*** AVAILABLE RECORDS Section Begins ***
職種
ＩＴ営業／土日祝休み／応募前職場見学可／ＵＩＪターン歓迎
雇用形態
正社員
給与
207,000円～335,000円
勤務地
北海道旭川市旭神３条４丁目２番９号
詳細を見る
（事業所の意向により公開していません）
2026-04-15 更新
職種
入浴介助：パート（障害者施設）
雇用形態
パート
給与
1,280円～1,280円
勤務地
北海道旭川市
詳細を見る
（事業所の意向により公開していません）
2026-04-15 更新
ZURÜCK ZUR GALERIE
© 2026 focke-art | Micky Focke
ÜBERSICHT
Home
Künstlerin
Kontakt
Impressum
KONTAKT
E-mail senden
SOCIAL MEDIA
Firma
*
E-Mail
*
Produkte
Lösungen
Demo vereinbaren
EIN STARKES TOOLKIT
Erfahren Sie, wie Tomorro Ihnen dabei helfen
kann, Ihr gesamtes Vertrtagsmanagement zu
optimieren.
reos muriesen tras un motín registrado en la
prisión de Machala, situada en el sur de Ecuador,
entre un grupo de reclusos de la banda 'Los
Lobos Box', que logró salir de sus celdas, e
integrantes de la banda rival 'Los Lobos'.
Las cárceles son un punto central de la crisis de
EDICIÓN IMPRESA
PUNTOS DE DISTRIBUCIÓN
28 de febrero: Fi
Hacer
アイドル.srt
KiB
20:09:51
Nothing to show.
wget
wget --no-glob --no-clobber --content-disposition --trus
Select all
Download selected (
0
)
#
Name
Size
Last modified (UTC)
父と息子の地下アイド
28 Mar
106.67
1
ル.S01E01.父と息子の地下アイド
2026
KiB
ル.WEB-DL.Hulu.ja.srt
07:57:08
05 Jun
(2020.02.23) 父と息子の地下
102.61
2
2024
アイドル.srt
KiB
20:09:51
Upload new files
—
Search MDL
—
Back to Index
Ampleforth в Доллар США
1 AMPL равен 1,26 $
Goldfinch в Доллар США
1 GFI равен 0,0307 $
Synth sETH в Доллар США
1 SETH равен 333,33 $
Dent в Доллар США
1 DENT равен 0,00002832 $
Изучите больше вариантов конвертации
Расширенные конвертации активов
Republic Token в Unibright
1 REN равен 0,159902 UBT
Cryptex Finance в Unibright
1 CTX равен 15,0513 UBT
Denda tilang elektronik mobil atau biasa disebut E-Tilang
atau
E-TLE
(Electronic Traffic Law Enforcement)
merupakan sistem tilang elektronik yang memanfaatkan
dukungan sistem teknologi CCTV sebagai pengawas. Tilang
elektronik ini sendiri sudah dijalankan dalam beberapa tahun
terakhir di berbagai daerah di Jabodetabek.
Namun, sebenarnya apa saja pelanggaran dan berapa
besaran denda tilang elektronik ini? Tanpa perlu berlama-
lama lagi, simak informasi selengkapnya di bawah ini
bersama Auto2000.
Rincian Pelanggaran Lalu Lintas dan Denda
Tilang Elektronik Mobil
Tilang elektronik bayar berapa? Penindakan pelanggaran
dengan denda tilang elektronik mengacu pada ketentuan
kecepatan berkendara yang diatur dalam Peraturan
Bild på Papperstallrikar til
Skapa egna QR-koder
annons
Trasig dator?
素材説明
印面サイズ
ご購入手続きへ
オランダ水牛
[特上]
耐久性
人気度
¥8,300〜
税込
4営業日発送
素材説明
*** AVAILABLE RECORDS Section Ends ***
TASK STATEMENT:
Gather every line of the rows above that contains the string "Lobos". Case counts.

SOLUTION:
Lobos Box', que logró salir de sus celdas, e
integrantes de la banda rival 'Los Lobos'.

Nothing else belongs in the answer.